[Supplied entries Boundary: Start]

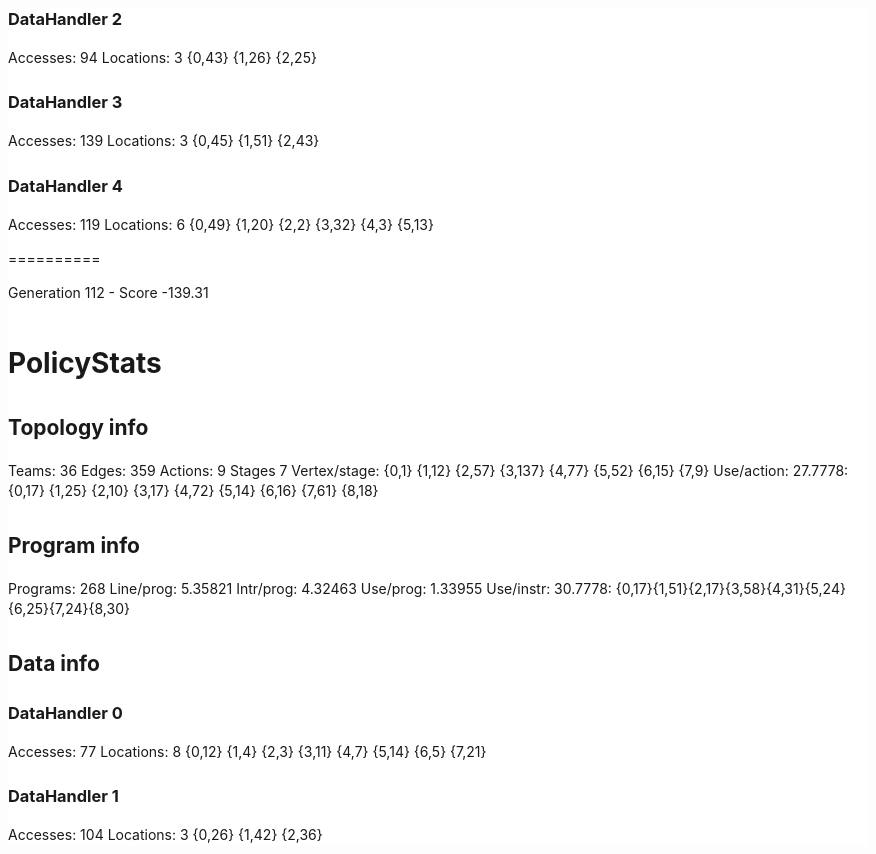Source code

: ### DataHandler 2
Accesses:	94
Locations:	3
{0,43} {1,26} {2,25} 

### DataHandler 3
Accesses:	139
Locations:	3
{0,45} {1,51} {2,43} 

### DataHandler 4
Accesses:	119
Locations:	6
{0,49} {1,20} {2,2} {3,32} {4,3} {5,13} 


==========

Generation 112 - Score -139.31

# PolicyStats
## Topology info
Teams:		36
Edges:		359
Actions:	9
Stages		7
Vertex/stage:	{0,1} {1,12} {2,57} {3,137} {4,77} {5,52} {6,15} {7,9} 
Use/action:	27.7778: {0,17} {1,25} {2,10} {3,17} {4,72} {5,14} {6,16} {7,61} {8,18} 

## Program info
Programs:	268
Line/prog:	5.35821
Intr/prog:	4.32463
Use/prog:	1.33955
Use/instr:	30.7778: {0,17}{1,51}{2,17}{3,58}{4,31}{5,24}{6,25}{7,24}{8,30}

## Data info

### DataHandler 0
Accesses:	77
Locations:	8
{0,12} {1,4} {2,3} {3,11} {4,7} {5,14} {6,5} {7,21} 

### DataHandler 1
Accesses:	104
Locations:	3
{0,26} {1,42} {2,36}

[Supplied entries Boundary: End]
[Supplied entries Boundary: Start]

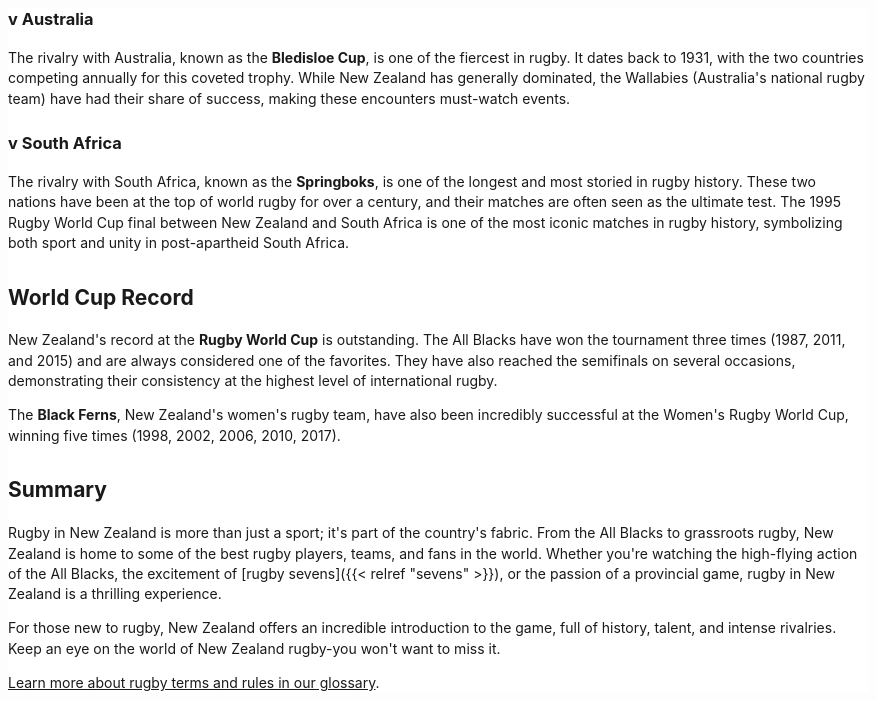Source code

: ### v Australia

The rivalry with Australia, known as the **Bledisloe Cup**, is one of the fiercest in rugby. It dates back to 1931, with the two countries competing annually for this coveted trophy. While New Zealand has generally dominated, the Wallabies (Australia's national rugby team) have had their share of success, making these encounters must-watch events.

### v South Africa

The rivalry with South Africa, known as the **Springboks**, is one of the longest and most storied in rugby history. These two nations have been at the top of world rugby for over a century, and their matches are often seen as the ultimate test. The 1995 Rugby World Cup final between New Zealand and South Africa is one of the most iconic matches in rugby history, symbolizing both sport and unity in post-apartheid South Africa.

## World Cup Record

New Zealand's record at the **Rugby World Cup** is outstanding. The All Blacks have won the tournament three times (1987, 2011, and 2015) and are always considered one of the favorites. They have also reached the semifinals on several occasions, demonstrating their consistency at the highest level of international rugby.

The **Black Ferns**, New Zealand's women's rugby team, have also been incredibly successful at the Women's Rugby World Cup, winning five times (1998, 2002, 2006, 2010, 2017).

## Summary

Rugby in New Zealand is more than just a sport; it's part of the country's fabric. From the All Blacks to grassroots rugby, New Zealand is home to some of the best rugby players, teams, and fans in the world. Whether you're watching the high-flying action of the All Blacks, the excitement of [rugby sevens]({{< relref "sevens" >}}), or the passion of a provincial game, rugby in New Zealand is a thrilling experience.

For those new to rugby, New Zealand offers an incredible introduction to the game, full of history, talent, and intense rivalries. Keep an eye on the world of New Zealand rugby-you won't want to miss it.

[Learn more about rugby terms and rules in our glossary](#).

[Supplied entries Boundary: End]

▸ Instruction: Report every line of the records that contains the word "Africa".

▸ Exercise result:
### v South Africa
The rivalry with South Africa, known as the **Springboks**, is one of the longest and most storied in rugby history. These two nations have been at the top of world rugby for over a century, and their matches are often seen as the ultimate test. The 1995 Rugby World Cup final between New Zealand and South Africa is one of the most iconic matches in rugby history, symbolizing both sport and unity in post-apartheid South Africa.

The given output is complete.